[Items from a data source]

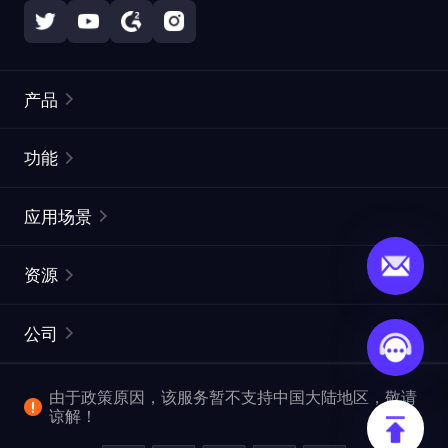
产品
住宅代理
热门
功能
无限住宅代理
免费代理列表
应用场景
静态住宅代理
代理检测工具
静态数据中心代理
品牌保护
ISP代理
资源
长效 ISP 代理
市场网页测试
CroxyProxy
文档
市场研究
网页抓取 API
免费试用
公司
ProxySite
用户指南
广告验证
SERP API
推广返利
常见问题解答
由于政策原因，该服务暂不支持中国大陆地区，敬请
爬行和索引
视频下载 API
企业服务
谅解！
位置
查看全部使用场景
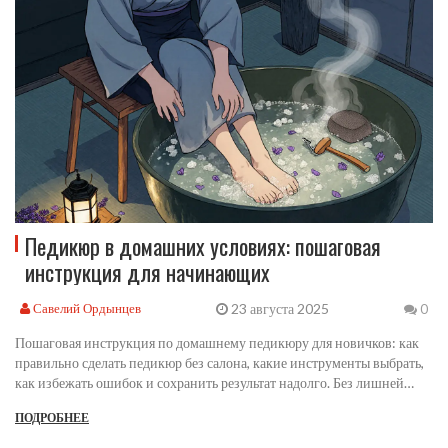
Педикюр в домашних условиях: пошаговая
инструкция для начинающих
23 августа 2025
Савелий Ордынцев
0
Пошаговая инструкция по домашнему педикюру для новичков: как
правильно сделать педикюр без салона, какие инструменты выбрать,
как избежать ошибок и сохранить результат надолго. Без лишней
воды - только проверенные советы.
ПОДРОБНЕЕ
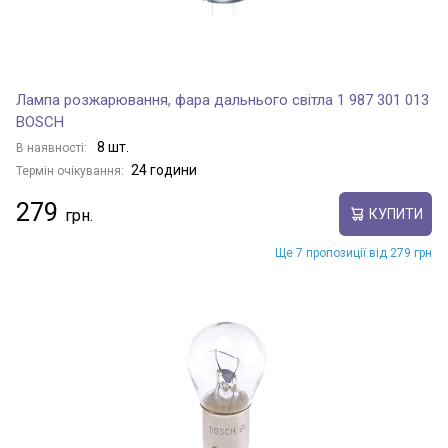
Лампа розжарювання, фара дальнього світла 1 987 301 013
BOSCH
8 шт.
В наявності:
24 години
Термін очікування:
279
КУПИТИ
Ще 7 пропозиції від 279 грн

[Task requirements] Each line of the data that contains "инструкция" belongs in the answer.

[Task output]
инструкция для начинающих
Пошаговая инструкция по домашнему педикюру для новичков: как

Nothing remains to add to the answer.